BEGIN Excerpted text

Introduces data and information storage approaches for structured and unstructured data. Covers how to build large-scale information storage structures using distributed storage facilities. Explores data quality assurance, storage reliability, and challenges of working with very large data volumes. Studies how to model multidimensional data. Implements distributed databases. Considers multitier storage design, storage area networks, and distributed data stores. Applies algorithms, including graph traversal, hashing, and sorting, to complex data storage systems. Considers complexity theory and hardness of large-scale data storage and retrieval. Requires use of nonrelational, document, key-column, key-value, and graph databases and programming in R, Python, and C++.

**DS 4400. Machine Learning and Data Mining 1. 4 Hours.**

Introduces supervised and unsupervised predictive modeling, data mining, and machine-learning concepts. Uses tools and libraries to analyze data sets, build predictive models, and evaluate the fit of the models. Covers common learning algorithms, including dimensionality reduction, classification, principal-component analysis, k-NN, k-means clustering, gradient descent, regression, logistic regression, regularization, multiclass data and algorithms, boosting, and decision trees. Studies computational aspects of probability, statistics, and linear algebra that support algorithms, including sampling theory and computational learning. Requires programming in R and Python. Applies concepts to common problem domains, including recommendation systems, fraud detection, or advertising.

**DS 4420. Machine Learning and Data Mining 2. 4 Hours.**

Continues with supervised and unsupervised predictive modeling, data mining, and machine-learning concepts. Covers mathematical and computational aspects of learning algorithms, including kernels, time-series data, collaborative filtering, support vector machines, neural networks, Bayesian learning and Monte Carlo methods, multiple regression, and optimization. Uses mathematical proofs and empirical analysis to assess validity and performance of algorithms. Studies additional computational aspects of probability, statistics, and linear algebra that support algorithms. Requires programming in R and Python. Applies concepts to common problem domains, including spam filtering.

**DS 4900. Data Science Senior Project. 4 Hours.**

Designed to help students develop a sophisticated understanding of data collection, integration, storage, statistical analysis, visualization, and machine-supported analysis and modeling. Requires students to analyze a substantial data set using statistical and visual methods and to build machine-learning models to discover patterns in the data. Results must be communicated in writing. Requires substantial programming in R, Python, Java, or C++.

**DS 4990. Elective. 1-4 Hours.**

**DS 4991. Research. 4 Hours.**

Offers an opportunity to conduct research under faculty supervision.
.

**DS 4992. Directed Study. 1-4 Hours.**

Offers independent work under the direction of members of the department on a chosen topic. May be repeated without limit.

**DS 4993. Independent Study. 1-4 Hours.**

Offers independent work under the direction of members of the department on a chosen topic. May be repeated without limit.

**DS 4994. Internship. 4 Hours.**

Offers students an opportunity for internship work. May be repeated without limit.

END Excerpted text

## List of tasks
**a.** Say whether each statement agrees with the course descriptions, answering yes or no and quoting the words of the text that decide it: (i) DS 4400 requires programming in R and Python. (ii) In DS 4900, results must be communicated orally. (iii) DS 4992 may be repeated without limit.
**b.** From the course descriptions, write out the part that opens with the words containing "Designed to help" and closes with "Java, or C++.", replacing "statistical" with "quantitative" wherever it appears.
The records have no connection to the course descriptions.

BEGIN Study material

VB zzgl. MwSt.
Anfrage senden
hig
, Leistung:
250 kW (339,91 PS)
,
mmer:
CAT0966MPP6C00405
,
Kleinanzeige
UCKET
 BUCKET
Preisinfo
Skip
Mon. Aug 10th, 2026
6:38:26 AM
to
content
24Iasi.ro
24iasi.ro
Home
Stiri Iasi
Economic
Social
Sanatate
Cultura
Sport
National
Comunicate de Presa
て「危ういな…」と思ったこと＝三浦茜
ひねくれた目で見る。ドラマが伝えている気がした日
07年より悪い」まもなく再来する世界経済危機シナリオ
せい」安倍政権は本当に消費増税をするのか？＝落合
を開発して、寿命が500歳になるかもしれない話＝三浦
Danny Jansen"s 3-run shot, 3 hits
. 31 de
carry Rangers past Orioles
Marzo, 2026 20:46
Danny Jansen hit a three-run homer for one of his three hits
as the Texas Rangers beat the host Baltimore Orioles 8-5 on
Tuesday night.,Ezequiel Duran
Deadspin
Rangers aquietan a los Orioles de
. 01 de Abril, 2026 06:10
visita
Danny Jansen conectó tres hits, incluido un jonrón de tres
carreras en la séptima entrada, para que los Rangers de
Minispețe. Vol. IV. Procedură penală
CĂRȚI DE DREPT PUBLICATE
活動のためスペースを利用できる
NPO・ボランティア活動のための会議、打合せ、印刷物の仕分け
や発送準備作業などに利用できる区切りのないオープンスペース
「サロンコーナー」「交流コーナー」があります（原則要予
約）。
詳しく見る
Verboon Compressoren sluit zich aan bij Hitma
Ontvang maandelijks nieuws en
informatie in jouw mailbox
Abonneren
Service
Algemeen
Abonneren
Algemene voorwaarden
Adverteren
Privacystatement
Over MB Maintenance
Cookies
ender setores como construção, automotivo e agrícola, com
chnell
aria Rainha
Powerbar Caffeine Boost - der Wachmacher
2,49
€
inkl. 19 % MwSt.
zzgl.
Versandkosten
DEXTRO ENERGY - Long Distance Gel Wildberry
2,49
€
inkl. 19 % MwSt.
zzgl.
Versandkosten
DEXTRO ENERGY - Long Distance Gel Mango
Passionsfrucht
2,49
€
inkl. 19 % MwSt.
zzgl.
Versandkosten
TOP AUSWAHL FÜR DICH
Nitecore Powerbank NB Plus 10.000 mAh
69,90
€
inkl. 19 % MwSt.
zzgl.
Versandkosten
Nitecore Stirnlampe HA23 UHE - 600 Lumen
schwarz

END Study material

## Answer list
**a.**
(i) Yes: "Requires programming in R and Python."
(ii) No: "Results must be communicated in writing."
(iii) Yes: "May be repeated without limit."

**b.**
Designed to help students develop a sophisticated understanding of data collection, integration, storage, quantitative analysis, visualization, and machine-supported analysis and modeling. Requires students to analyze a substantial data set using quantitative and visual methods and to build machine-learning models to discover patterns in the data. Results must be communicated in writing. Requires substantial programming in R, Python, Java, or C++.